When an aunt bought me a cap gun as a present, my mother and her sister argued about its appropriateness, and the gun went into the garbage as soon as my aunt left. This didn’t put a stop to my attraction to guns, though. I used my forefinger and thumb to kill bad guys and put myself in the comic book ads for Daisy rifles. I played with a real BB gun in Junior’s basement when I was about ten. One of us took target practice as another ran past an open doorway with a pillow across his face. I also used a handmade gun made out of wood that used a rubber band to shoot small squares of linoleum.
Another difference between Arata and me is that I don’t put much stock in patriotism. Possibly I can trace this to the time when a relative gave me a small silk Japanese flag. I took it out to the street. Junior thought I was a traitor for carrying a flag of America’s recent enemy. He insisted that I grind the flag under my shoe. I refused. He took it from me and did it himself, thereby ripping a hole in it. Junior and I parted company when he went from guns that shot BB’s and cut-up floor covering to zip guns that used real bullets.
At that time, I didn’t know that my neighborhood was a Mafia center. That prosperous church by Linden Boulevard? Mob hangout. The weedy marsh by the abandoned waterworks? A burial ground. The candy store, the one I wasn’t allowed to go to?
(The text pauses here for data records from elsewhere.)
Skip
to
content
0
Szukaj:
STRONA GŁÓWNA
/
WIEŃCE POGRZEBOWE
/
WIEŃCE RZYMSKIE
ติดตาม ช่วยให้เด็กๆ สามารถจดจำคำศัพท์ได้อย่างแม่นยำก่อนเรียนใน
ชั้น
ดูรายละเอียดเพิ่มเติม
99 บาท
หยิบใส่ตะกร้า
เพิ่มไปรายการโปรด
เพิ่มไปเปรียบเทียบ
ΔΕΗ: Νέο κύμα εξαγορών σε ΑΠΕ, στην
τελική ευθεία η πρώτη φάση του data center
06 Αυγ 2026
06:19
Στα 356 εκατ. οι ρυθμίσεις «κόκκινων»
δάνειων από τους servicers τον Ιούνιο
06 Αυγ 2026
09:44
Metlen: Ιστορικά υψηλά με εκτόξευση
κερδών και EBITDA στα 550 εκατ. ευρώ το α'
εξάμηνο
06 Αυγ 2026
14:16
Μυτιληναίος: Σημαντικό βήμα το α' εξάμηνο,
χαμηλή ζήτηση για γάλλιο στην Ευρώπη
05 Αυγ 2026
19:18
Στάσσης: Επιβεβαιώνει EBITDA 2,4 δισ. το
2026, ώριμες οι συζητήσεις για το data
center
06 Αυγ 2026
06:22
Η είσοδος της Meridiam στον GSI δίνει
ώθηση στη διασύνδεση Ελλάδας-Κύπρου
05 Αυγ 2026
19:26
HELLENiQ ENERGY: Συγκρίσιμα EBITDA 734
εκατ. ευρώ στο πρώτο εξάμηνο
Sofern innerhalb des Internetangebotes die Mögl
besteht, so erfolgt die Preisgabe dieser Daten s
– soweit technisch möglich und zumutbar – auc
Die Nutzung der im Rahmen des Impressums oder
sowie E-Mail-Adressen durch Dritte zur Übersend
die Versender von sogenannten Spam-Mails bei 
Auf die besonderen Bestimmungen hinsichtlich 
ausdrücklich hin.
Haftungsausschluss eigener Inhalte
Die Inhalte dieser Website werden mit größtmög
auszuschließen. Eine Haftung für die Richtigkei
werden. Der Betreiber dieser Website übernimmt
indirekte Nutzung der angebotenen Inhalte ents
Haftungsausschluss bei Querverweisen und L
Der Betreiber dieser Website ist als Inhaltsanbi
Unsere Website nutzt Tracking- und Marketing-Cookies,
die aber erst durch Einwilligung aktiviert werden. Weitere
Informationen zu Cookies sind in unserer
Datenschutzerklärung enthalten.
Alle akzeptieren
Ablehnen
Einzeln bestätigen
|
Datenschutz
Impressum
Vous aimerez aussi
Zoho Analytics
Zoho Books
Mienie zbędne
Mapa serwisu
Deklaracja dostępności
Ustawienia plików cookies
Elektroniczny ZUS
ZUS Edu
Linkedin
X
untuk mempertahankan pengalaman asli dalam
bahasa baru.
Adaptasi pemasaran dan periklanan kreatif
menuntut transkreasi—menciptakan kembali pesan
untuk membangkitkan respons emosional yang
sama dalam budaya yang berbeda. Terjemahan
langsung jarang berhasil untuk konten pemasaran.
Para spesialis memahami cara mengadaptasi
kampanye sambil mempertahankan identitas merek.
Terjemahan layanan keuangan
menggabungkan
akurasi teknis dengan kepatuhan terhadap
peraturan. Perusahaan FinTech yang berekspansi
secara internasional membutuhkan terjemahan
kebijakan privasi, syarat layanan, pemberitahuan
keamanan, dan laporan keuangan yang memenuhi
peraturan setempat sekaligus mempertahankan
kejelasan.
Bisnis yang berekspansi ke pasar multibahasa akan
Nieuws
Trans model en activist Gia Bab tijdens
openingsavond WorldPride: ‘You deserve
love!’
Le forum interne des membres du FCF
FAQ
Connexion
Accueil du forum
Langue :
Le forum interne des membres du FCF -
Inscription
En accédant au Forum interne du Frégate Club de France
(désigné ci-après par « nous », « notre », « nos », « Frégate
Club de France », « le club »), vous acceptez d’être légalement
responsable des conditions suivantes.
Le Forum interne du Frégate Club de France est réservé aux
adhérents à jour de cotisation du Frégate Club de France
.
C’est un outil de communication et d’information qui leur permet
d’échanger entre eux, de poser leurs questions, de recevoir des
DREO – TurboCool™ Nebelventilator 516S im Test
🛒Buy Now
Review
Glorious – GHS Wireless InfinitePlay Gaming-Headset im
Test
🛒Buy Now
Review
Headquarters for a numbers racket. I went to Mr. Flicka, the Jewish barber, but the other barbershop? A bookie joint. Some of the boys who frightened me from walking one block away, on Crescent Street, became infamous as mobsters. When, as an adult, I heard about all this for the first time, I thought about Junior’s father who was a bricklayer and parked his vehicle in front of his house, a black van that looked suspiciously like a hearse.
My mother didn’t want me to go to the local high school because it was a rough and dangerous place full of switchblades, black leather jackets, and engineer boots. I didn’t confront a real gun until years later, when at the gate to the Jomo Kenyatta Airport in Nairobi one night, a soldier stopped our two buses on an unlit road. Lyn and I were leading a safari to Kenya, and after two weeks we were heading home having safely taken care of thirty anxious Americans. He told Lyn to get out of her bus and opened the luggage bin.
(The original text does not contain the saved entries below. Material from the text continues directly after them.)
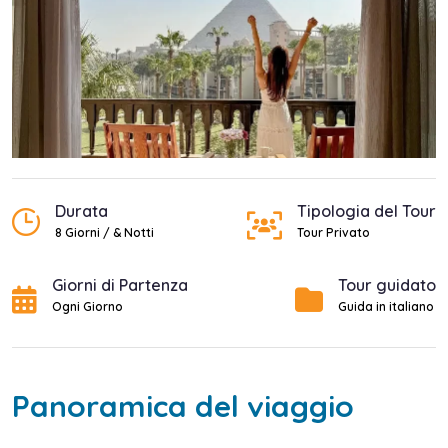
Durata
Tipologia del Tour
8 Giorni / & Notti
Tour Privato
Giorni di Partenza
Tour guidato
Ogni Giorno
Guida in italiano
Panoramica del viaggio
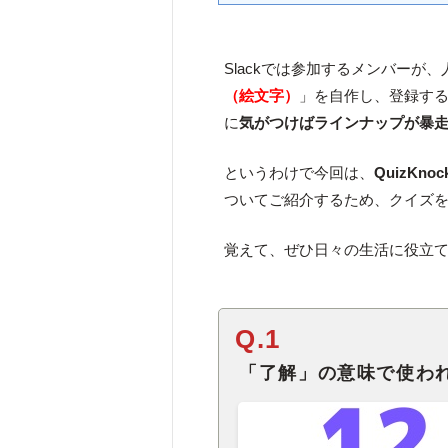
Slackでは参加するメンバーが
（絵文字）
」を自作し、登録す
に
気がつけばラインナップが暴
というわけで今回は、
QuizK
ついてご紹介するため、クイズ
覚えて、ぜひ日々の生活に役立
Q.1
「了解」の意味で使わ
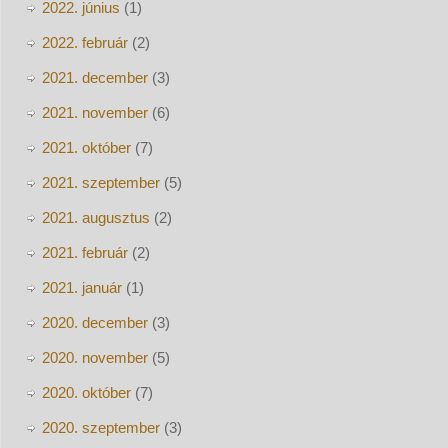
2022. június
(1)
2022. február
(2)
2021. december
(3)
2021. november
(6)
2021. október
(7)
2021. szeptember
(5)
2021. augusztus
(2)
2021. február
(2)
2021. január
(1)
2020. december
(3)
2020. november
(5)
2020. október
(7)
2020. szeptember
(3)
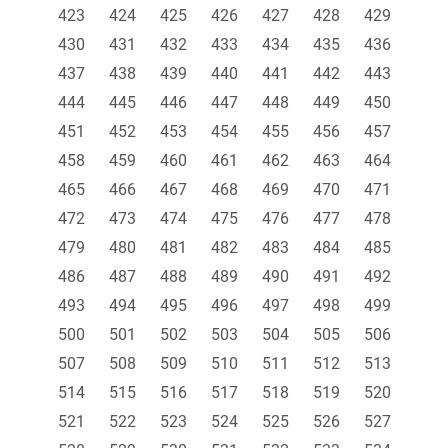
423
424
425
426
427
428
429
430
431
432
433
434
435
436
437
438
439
440
441
442
443
444
445
446
447
448
449
450
451
452
453
454
455
456
457
458
459
460
461
462
463
464
465
466
467
468
469
470
471
472
473
474
475
476
477
478
479
480
481
482
483
484
485
486
487
488
489
490
491
492
493
494
495
496
497
498
499
500
501
502
503
504
505
506
507
508
509
510
511
512
513
514
515
516
517
518
519
520
521
522
523
524
525
526
527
“Out with the bags!” he ordered. “All of them.”
She talked to the soldier in Swahili.
I talked to him in English. I explained that we wouldn’t get to our plane on time. The bus owner began to berate him, as he began to examine the bags. I knew what his automatic rifle could do. It was more sophisticated than the M1 I had been issued in the army. After a bribe, we reloaded the luggage and just made it to the plane.